Once Ryan DeWald started treated for diabetes, he began regaining his health and strength.  He was able to return to his livelihood of racing bicycles.  He quickly began winning again.  Within weeks of being discharged from the hospital, he found himself sharing a post-race podium with an Olympic champion.  Since then, he has been inspiring rivals and aspiring young cyclists with his ability to manage the disease and compete.  He soon found he is not only inspiring other competitive cyclists.  He noticed he is also inspiring and instructing other diabetics on how to manage the disease and continue improving aerobic fitness.  It became clear he is also inspiring and helping those with disabilities other than diabetes.  

Ryan DeWald founded the non-profit organization Winning the Race with Diabetes to educate, motivate, and support those with diabetes.  
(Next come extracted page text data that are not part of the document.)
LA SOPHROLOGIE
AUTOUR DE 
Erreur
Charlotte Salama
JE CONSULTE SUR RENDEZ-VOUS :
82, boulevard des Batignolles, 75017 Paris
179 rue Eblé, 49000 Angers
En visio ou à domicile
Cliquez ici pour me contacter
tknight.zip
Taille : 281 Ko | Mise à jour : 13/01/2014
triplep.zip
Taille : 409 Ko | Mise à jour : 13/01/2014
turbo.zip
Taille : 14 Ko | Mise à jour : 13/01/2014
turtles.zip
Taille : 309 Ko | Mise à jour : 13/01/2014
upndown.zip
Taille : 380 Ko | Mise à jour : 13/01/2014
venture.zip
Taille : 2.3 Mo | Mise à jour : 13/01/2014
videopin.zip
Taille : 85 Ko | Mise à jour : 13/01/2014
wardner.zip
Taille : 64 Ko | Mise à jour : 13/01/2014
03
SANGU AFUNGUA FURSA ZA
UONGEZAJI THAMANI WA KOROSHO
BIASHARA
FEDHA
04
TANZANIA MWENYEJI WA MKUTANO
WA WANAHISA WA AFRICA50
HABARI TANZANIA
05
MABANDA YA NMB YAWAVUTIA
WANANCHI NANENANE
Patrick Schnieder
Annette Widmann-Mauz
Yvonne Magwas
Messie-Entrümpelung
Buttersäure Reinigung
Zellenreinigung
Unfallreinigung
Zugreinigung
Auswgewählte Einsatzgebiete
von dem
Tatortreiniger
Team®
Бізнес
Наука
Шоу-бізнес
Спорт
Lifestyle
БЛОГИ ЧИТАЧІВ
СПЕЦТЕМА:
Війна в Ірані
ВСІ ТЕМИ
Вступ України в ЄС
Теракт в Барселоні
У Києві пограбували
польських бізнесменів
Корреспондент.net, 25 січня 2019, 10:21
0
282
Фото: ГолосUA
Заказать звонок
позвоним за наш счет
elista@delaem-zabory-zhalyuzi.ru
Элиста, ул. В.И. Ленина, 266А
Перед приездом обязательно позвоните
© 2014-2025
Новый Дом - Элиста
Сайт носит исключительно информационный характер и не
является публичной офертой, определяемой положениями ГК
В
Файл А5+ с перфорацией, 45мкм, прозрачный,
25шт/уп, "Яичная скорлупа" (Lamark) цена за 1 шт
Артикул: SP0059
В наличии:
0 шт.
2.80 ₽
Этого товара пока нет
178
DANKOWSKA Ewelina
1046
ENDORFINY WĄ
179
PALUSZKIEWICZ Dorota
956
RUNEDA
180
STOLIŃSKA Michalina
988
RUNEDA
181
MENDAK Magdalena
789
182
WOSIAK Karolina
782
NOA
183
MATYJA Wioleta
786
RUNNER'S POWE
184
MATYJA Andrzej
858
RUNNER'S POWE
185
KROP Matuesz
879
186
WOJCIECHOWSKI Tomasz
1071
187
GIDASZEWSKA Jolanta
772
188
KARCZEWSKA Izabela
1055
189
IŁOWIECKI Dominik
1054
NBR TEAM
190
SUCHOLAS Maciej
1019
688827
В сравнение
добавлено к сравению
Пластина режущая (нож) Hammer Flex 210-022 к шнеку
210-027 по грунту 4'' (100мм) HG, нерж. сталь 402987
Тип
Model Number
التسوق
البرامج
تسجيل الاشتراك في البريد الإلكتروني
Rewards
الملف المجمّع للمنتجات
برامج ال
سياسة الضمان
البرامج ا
The WTRWD organization is dedicated to instructing others in the methods of managing the disease and inspiring the will power to overcome health-related obstacles to continue (or start) a healthy and athletic lifestyle.  Too many people afflicted with T1D see the physiological impacts of the disease, and the accompanying demands of the monitoring and insulin administration, as precluding an athletic lifestyle.  Those who do manage to maintain a generally athletic lifestyle, still too often view competition in endurance sports as unattainable because of the disease.